C’est difficile de le dire parce que je sais que les dommages et intérêts qui sont en train d’être payés à la première société, sont de l’ordre 8 milliards de F CFA. Je n’ai pas en tête tout ce qui a été payé depuis les multiples attributions, retraits et réattribution de la mine de Tambao. Ce que je sais et qui me paraît être le plus important et qu’il faut retenir, c’est qu’au moins, aujourd’hui, le Burkina sort de sa relation avec Pan Africain sans laisser de plumes. Non seulement le Burkina ne paie aucune condamnation, mais aussi et surtout, la décision condamne les sociétés de M. Timis à lui rembourser les frais d’arbitrage ainsi que 50 % des autres dépenses faites par le Burkina dans le cadre de ce contentieux. C’est sur cela que nous avons travaillé et c’est ce qu’il faut retenir. Dans l’histoire de ce dossier, il y a eu tellement de choses que pour nous, la priorité était de sortir le Burkina d’une relation dont il ne pouvait rien attendre de bon. Ce qui fut fait.
Peut-on dire que ce feuilleton judiciaire a connu définitivement son épilogue ?
En général, je suis méfiant sur ces questions. Je dis toujours aux clients, quand ils me demandent de tout faire pour éviter les contentieux, qu’on ne peut jamais éviter un contentieux. On peut seulement prendre des dispositions pour minimiser au maximum les risques en cas de contentieux. Cette réserve faite, je ne vois pas comment cette affaire peut encore rebondir. Je crois pouvoir dire qu’à partir de cette décision, l’Etat est totalement sécurisé.

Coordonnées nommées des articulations
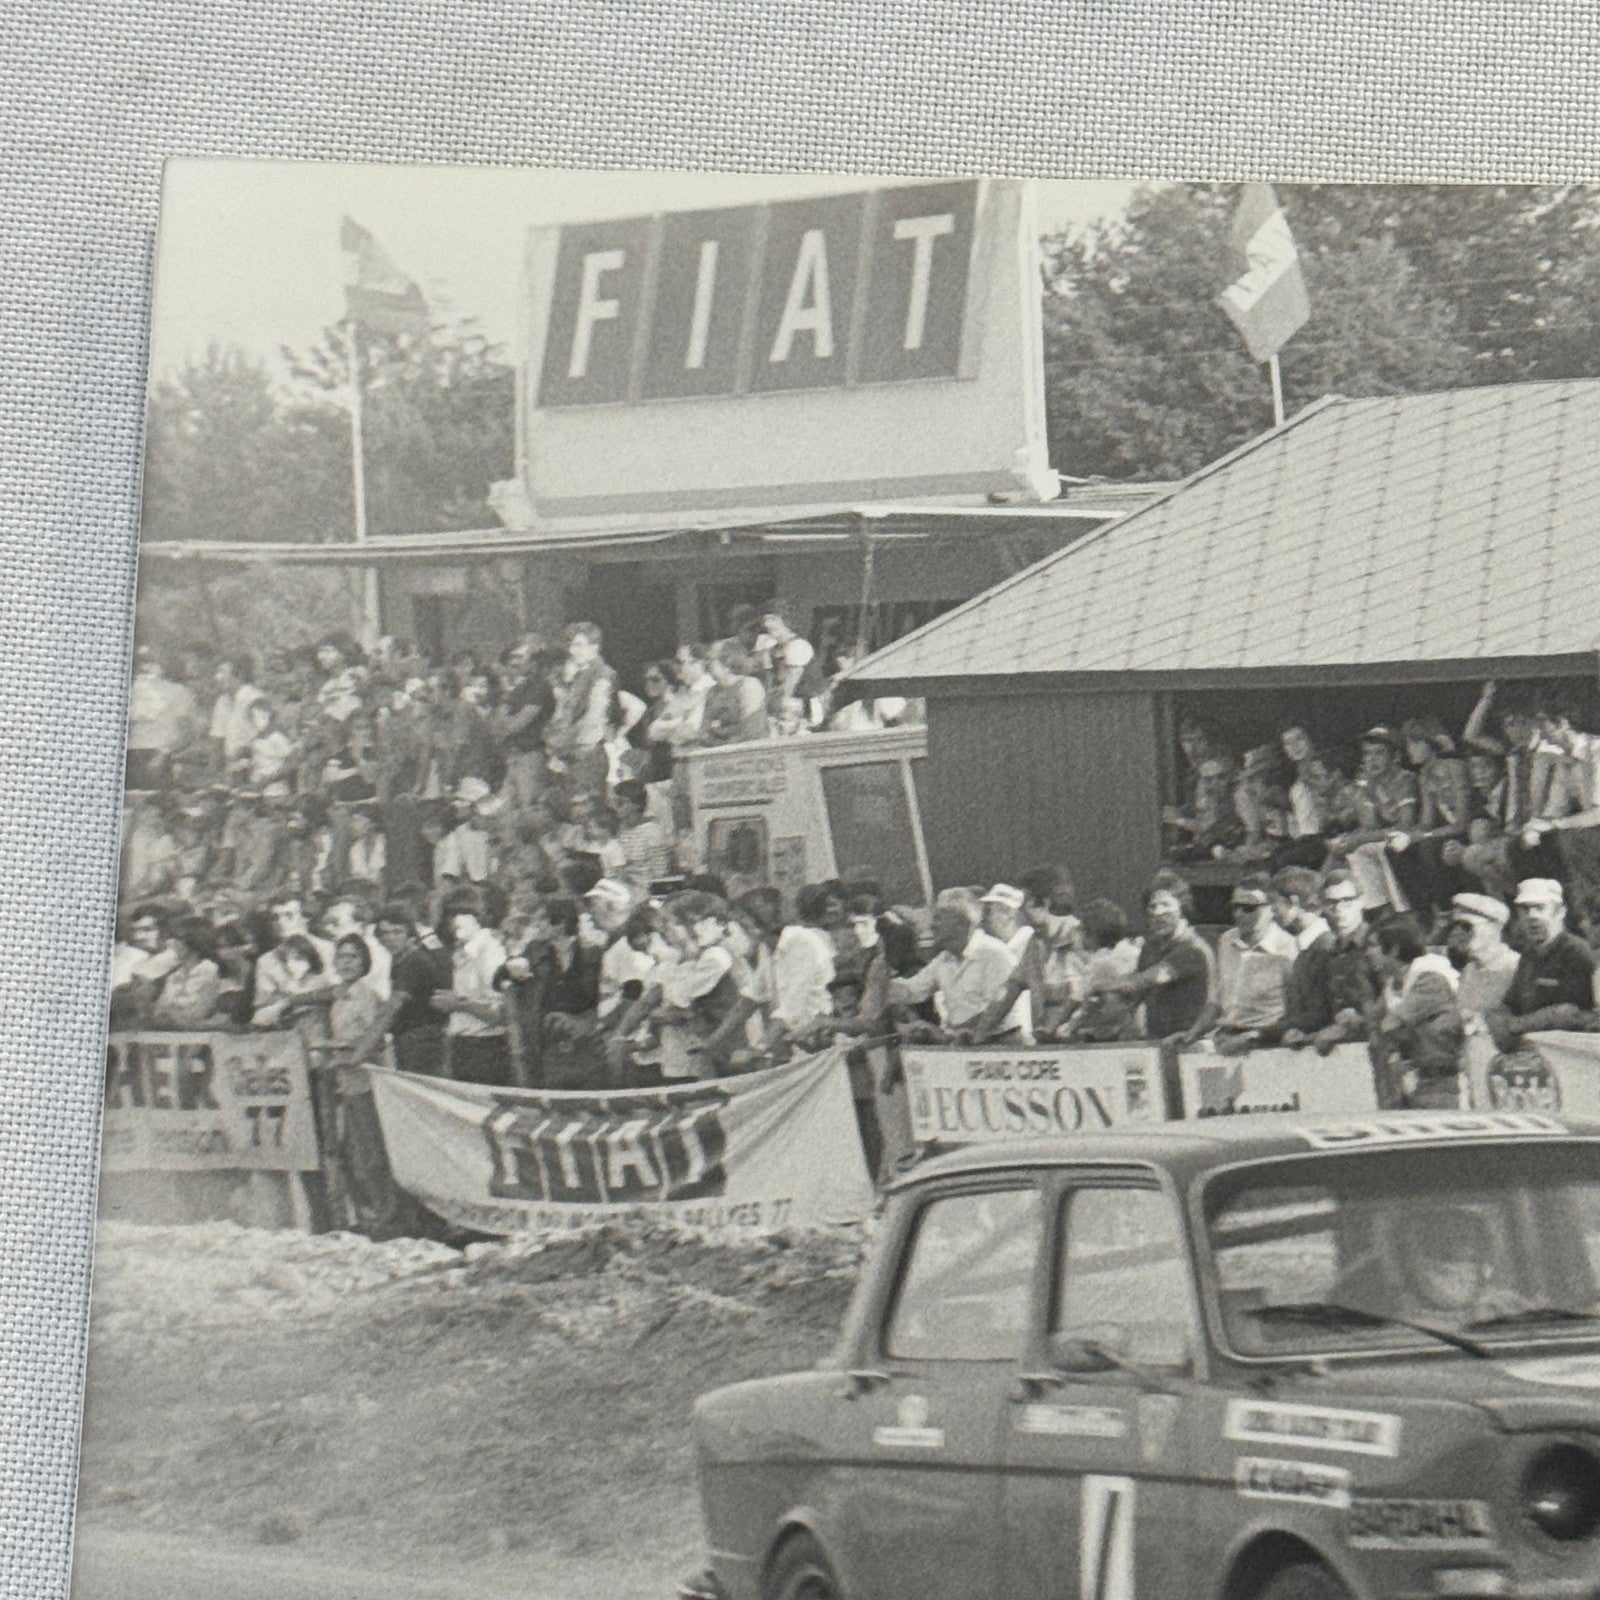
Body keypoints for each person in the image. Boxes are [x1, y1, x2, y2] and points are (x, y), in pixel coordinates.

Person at [1485, 878, 1600, 1050]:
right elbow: (1511, 1002)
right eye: (1525, 910)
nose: (1532, 917)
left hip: (1572, 1054)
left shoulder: (1576, 952)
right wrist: (1497, 1018)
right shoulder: (1529, 955)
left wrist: (1515, 1025)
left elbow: (1570, 1013)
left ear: (1560, 913)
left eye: (1540, 908)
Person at [1277, 869, 1385, 1051]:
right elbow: (1321, 1013)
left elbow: (1398, 1002)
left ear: (1362, 902)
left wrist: (1357, 1023)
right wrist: (1297, 1031)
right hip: (1345, 1052)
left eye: (1348, 901)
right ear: (1322, 907)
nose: (1339, 910)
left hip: (1380, 1045)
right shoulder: (1326, 953)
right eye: (1331, 903)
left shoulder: (1379, 944)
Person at [1098, 879, 1214, 1044]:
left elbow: (1149, 978)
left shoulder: (1192, 948)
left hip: (1191, 1043)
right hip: (1157, 1041)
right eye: (1152, 907)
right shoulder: (1150, 947)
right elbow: (1136, 994)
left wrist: (1101, 986)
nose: (1158, 913)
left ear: (1182, 908)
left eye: (1166, 905)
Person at [887, 896, 1017, 1042]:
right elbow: (912, 990)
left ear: (961, 923)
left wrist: (950, 1033)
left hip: (1003, 1045)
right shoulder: (945, 958)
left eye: (938, 918)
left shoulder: (994, 954)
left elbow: (999, 1010)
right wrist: (877, 985)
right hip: (964, 1045)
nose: (932, 925)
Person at [1372, 913, 1465, 1108]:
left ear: (1394, 950)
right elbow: (1374, 1021)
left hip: (1450, 1084)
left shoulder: (1431, 978)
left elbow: (1390, 1023)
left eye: (1374, 946)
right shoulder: (1393, 985)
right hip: (1420, 1081)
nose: (1368, 953)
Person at [1203, 872, 1299, 1054]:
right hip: (1224, 1038)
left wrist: (1255, 1037)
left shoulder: (1289, 950)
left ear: (1271, 909)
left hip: (1266, 1044)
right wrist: (1191, 1035)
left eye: (1249, 907)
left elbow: (1295, 1013)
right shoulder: (1226, 940)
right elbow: (1215, 1002)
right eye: (1235, 906)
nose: (1239, 914)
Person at [1330, 727, 1419, 912]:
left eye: (1379, 753)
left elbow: (1405, 825)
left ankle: (1403, 911)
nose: (1371, 759)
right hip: (1387, 838)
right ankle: (1379, 910)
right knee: (1356, 850)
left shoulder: (1406, 779)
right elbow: (1369, 825)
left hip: (1414, 840)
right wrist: (1365, 788)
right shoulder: (1370, 782)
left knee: (1380, 848)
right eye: (1367, 754)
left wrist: (1361, 838)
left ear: (1395, 757)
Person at [434, 891, 512, 1086]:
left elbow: (500, 1014)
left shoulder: (490, 952)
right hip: (461, 1046)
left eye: (462, 913)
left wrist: (459, 1004)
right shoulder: (461, 952)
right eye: (449, 915)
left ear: (478, 916)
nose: (454, 921)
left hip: (486, 1049)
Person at [372, 905, 448, 1076]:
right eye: (384, 933)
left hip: (422, 1043)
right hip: (410, 1040)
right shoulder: (400, 959)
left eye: (397, 932)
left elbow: (392, 1009)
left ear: (409, 933)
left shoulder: (412, 961)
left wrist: (361, 1051)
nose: (390, 938)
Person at [545, 622, 616, 795]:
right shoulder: (575, 676)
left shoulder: (602, 674)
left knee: (587, 808)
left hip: (586, 753)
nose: (572, 651)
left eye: (579, 645)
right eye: (569, 645)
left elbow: (593, 718)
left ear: (595, 647)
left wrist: (562, 743)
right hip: (567, 753)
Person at [125, 647, 201, 790]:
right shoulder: (132, 691)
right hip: (130, 758)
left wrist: (163, 754)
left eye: (150, 661)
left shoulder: (180, 693)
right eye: (141, 662)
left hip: (159, 760)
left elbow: (188, 735)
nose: (144, 667)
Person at [1447, 892, 1520, 1020]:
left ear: (1493, 928)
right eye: (1455, 926)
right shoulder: (1470, 969)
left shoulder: (1515, 967)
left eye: (1466, 926)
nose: (1457, 932)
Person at [700, 641, 769, 745]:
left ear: (727, 661)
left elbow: (752, 728)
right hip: (721, 748)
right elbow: (704, 730)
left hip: (752, 748)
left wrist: (721, 734)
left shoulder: (748, 685)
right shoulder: (712, 692)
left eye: (710, 660)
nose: (706, 665)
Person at [208, 654, 267, 767]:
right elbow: (218, 740)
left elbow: (268, 739)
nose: (217, 677)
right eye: (217, 672)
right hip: (233, 767)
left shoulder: (255, 699)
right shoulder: (222, 701)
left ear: (239, 675)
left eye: (222, 672)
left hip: (258, 767)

• Consigne de travail: Veuillez poursuivre le texte sur le litige de la mine de Tambao à partir de sa dernière phrase. Ces enregistrements n'ont aucun lien avec le texte.

• Réponse attendue:
En tant qu’avocat, quelles précautions le Burkina doit-il prendre pour éviter de telles situations ?
Notre pays vient de sortir d’une situation très critique. Ce que je peux dire, c’est que la manière dont le Burkina est sorti de cette situation, doit forger un seul défi. Celui de faire en sorte qu’il n’y ait pas de contentieux risqué sur la nouvelle procédure d’attribution de cette mine. Cela veut dire que dans la nouvelle attribution et dans la nouvelle gestion de la mine, le Burkina doit prendre toutes les mesures pour être sécurisé.
Quelles leçons peut-on tirer de cette affaire ?
Je pense que la leçon essentielle que l’on peut tirer de cette affaire, c’est que nous avons un Etat. Nous avons un Etat que nous critiquons, mais nous avons un Etat. Ce qui est différent des situations où tout se passe comme s’il n’y avait pas d’Etat. Pour pouvoir organiser la défense de l’Etat, nous rencontrions des fonctionnaires dévoués, engagés, qui n’ont menagé aucun effort pour répondre à toutes nos demandes d’informations. C’est la preuve que pour autant que les Burkinabè se mettent au travail, on peut sortir notre pays des situations de défis. C’est cela la leçon, à cœur vaillant, rien d’impossible.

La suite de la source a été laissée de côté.